Con estos números sobre la mesa, la pregunta ya no es si merece la pena invertir en oficinas inteligentes, sino cuándo hacerlo.
Oficinas inteligentes y productividad: una relación directa
El rendimiento de los equipos no depende solo de la organización o de la motivación. El entorno también juega su papel. Temperaturas inadecuadas, aire viciado o espacios mal iluminados acaban pasando factura a la concentración y a la energía a lo largo del día.
Las oficinas inteligentes permiten ajustar automáticamente las condiciones interiores en función del uso real del espacio. Cuando el ambiente es estable y confortable, se reducen molestias habituales como la fatiga, los dolores de cabeza o la sensación de falta de aire, factores que influyen directamente en el desempeño diario.
Pasamos el 90% del tiempo en interiores: una realidad que obliga a actuar
La Organización Mundial de la Salud lleva tiempo alertando de un dato clave: la mayor parte de nuestra vida transcurre en espacios cerrados. En el ámbito laboral, esta realidad adquiere todavía más peso.
Las oficinas inteligentes permiten vigilar de forma continua aspectos como la calidad del aire, la temperatura o la humedad, y corregir desviaciones antes de que se conviertan en un problema. El resultado son espacios más saludables y alineados con las necesidades reales de las personas que los utilizan cada día.
Calidad del aire en oficinas inteligentes: más allá del confort
Una buena calidad del aire interior no solo mejora la sensación de bienestar, también tiene impacto en la capacidad de concentración y en el rendimiento cognitivo.
La ventilación ajustada a la ocupación y a los niveles de CO₂ garantiza aire renovado sin desperdiciar energía. El control preciso de la temperatura y la humedad evita ambientes demasiado secos o cargados. Y los sistemas avanzados de filtración y desinfección contribuyen a reducir la presencia de partículas y patógenos en el aire.
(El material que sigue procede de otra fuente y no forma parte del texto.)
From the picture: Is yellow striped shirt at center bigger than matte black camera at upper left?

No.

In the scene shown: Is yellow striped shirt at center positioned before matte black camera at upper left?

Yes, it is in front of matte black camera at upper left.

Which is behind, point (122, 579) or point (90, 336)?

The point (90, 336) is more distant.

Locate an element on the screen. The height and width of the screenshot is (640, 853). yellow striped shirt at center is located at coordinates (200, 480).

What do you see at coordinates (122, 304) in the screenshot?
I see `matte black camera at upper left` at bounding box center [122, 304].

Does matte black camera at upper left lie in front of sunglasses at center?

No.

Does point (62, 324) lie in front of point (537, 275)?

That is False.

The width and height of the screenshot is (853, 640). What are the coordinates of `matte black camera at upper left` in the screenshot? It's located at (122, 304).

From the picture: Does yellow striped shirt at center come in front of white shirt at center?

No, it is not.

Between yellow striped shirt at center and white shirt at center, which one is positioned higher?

Todo ello crea entornos más seguros y agradables para trabajar, especialmente en edificios con alta rotación de personas.
Oficinas inteligentes y eficiencia energética: hasta un 30% menos de consumo
Uno de los grandes valores de las oficinas inteligentes es su capacidad para optimizar recursos. La automatización de la climatización, la iluminación o la ventilación permite adaptar el consumo energético al uso real del edificio.
En la práctica, esto puede traducirse en reducciones de hasta un 30% en el consumo energético, con el consiguiente ahorro económico y una menor huella de carbono. Un enfoque especialmente útil en modelos de trabajo híbridos, donde la ocupación cambia constantemente.
Como señala Andrea Vallejo, Vicepresidenta y Directora General de Johnson Controls para el Sur de Europa, “los edificios son entornos dinámicos que cambian según el clima, la ocupación y la forma en que se utilizan. El desafío para quienes gestionan oficinas es avanzar hacia una mayor eficiencia energética y reducción de emisiones sin renunciar a espacios saludables, seguros y confortables para las personas”.
Seguridad y control en las oficinas inteligentes
La seguridad forma parte del diseño de las oficinas inteligentes. La integración de sistemas de control de accesos, gestión de visitantes y monitorización permite proteger tanto a las personas como a la información corporativa, sin añadir complejidad al día a día.
Para que todo funcione de forma coordinada, es imprescindible contar con plataformas que integren datos, sistemas y operaciones. Soluciones como OpenBlue de Johnson Controls permiten gestionar el edificio de forma global, combinando analítica, automatización e inteligencia artificial para avanzar hacia oficinas más eficientes, sostenibles y centradas en las personas.